People are healed by singing poetry, by sand paintings and ceremonies held by firelight in the winter. Spirituality is not a side aspect, something for a weekend retreat once a year; it is tightly woven together with everyday life.
I once interviewed Gloria Davis, the first Native American woman to enter the order of Blessed Sacrament sisters. Her notions about spirituality were formed growing up in her traditional Navajo community in northern Arizona.
“I noticed,” she told me, “that the holy people in our community, the ones we turned to for spiritual guidance and who conducted the blessing and healing ceremonies, were always the people who had the keenest sense of humor. You could spot them by the laugh wrinkles near their eyes!”
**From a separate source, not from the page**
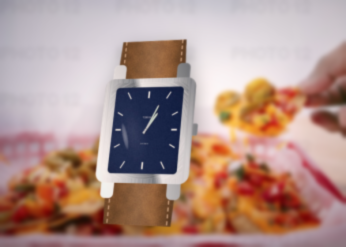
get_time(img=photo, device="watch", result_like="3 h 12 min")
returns 1 h 04 min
The hallmark of holiness was not a gaunt, hollow-cheeked, aesthetic look or one of otherworldly serenity, but just a common lively sense of humor, honed from birth on the lathe of life’s ups and downs, its absurdities and sorrows, its joys and unpredictable encounters. Humor is a side effect of living deeply.
Are applicants to Catholic seminaries ever checked for a funny bone?
After a Navajo baby is born, the first celebration takes place just after the child’s first laugh. Yes, laugh! “We believe the soul (also called ‘the wind’) enters the body soon after birth,” says Lori Alviso Alvord, a Navajo physician. “A baby’s laugh is an indication that the soul has become attached to the body.”
Alvord continues: “The person who made the baby laugh is expected to host a party, at which small pieces of rock salt are placed in a woven basket. The baby ‘gives’ the pieces of salt to each guest. The Navajo believe that by doing this the baby will grow up to be generous and giving.”
It’s a mistake to romanticize this approach. The Navajo have their problems, too.
Yet this strong sacramental sensibility and belief that there is more to life than meets the eye is something their worldview shares with ancient traditions in Catholic spirituality. The Navajo, though, have completely resisted that division of the world into sacred and secular that so plagues us.
Tony Hillerman’s delightful mysteries are a testament to a culture that deeply respects and celebrates the mystery of the world we live in.